**Exercise prompt:** Find each line in the listing below that contains the string "insites", and copy every one of those lines.

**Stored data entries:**
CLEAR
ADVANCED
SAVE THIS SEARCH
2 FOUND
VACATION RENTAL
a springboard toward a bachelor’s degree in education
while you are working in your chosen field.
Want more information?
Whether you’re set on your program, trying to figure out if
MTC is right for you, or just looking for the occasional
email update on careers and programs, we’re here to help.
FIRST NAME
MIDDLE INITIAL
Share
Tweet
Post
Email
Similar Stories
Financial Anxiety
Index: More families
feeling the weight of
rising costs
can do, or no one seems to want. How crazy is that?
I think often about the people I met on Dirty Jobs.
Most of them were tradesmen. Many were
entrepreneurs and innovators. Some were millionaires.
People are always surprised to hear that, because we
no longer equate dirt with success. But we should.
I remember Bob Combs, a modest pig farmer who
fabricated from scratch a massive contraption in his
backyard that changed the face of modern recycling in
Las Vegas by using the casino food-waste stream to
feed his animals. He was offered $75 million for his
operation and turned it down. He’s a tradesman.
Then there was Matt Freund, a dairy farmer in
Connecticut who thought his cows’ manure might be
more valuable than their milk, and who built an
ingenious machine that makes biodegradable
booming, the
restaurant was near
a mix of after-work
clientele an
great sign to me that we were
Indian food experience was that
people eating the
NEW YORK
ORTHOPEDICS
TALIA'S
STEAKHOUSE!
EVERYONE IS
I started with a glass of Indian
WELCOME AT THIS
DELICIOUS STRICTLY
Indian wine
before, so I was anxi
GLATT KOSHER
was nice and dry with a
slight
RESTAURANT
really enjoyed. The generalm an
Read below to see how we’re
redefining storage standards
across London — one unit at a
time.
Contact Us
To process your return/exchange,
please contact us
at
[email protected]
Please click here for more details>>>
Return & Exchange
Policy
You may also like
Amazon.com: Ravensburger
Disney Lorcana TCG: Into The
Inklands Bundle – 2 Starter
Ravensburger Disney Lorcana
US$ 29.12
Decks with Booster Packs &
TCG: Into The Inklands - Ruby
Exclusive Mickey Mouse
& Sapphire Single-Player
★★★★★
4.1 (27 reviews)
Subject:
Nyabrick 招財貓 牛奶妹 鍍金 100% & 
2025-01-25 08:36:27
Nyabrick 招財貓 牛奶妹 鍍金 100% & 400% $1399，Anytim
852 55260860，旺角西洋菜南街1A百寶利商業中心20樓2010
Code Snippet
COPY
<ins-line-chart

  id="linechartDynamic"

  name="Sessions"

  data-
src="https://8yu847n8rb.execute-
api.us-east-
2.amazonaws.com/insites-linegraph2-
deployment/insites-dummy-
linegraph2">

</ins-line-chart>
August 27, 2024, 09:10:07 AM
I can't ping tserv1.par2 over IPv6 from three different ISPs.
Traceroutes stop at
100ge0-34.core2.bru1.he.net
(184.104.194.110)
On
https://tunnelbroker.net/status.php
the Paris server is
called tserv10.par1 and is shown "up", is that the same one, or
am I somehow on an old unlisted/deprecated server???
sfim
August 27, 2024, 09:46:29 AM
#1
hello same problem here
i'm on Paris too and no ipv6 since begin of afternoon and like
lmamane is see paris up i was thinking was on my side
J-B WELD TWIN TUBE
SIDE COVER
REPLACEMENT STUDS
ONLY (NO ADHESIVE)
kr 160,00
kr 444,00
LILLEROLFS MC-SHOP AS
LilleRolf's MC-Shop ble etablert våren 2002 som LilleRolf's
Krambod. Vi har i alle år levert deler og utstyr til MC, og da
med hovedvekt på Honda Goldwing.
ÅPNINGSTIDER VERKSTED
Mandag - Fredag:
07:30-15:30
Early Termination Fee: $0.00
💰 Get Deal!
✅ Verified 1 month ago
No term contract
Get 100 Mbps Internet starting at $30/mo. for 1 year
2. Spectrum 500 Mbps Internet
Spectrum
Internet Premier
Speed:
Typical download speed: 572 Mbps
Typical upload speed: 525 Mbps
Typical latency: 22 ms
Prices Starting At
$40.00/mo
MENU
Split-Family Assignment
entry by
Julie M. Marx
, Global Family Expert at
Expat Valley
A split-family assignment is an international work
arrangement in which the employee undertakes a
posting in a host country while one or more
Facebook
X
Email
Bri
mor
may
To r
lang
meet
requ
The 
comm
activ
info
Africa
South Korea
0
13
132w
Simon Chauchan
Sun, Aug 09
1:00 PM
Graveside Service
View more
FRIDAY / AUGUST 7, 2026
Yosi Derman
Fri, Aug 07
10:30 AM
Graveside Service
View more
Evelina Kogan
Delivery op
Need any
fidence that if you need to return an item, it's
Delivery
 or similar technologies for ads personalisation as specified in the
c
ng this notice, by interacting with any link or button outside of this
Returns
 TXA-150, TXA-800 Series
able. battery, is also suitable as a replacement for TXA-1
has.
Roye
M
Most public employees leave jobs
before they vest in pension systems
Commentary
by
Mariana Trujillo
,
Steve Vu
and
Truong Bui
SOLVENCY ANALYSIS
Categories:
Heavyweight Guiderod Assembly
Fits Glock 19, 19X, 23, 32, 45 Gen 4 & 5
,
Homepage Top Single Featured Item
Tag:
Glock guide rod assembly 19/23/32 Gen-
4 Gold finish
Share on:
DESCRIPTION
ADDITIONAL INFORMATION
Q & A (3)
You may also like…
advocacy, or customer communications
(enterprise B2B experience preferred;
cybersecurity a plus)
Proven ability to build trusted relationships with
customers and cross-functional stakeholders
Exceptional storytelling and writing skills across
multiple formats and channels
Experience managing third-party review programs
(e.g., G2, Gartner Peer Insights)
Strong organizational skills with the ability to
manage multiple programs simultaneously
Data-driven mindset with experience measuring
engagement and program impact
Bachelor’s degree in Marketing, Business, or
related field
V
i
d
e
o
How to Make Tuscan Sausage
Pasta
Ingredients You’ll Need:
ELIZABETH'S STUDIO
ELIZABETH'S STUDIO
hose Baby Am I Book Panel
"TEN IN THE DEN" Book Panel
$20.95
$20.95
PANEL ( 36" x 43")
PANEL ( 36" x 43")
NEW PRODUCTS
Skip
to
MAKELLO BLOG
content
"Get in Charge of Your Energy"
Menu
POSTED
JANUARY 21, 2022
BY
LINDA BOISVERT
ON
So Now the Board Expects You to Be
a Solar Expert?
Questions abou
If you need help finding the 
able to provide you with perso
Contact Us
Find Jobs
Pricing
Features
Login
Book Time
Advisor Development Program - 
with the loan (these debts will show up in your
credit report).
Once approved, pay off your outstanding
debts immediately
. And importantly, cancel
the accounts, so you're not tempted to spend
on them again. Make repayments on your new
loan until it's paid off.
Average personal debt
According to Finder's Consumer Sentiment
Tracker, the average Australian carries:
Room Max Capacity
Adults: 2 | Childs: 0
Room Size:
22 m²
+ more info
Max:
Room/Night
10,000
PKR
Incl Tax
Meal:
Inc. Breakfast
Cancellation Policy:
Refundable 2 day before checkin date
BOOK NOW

**Solution to the problem:**
2.amazonaws.com/insites-linegraph2-
deployment/insites-dummy-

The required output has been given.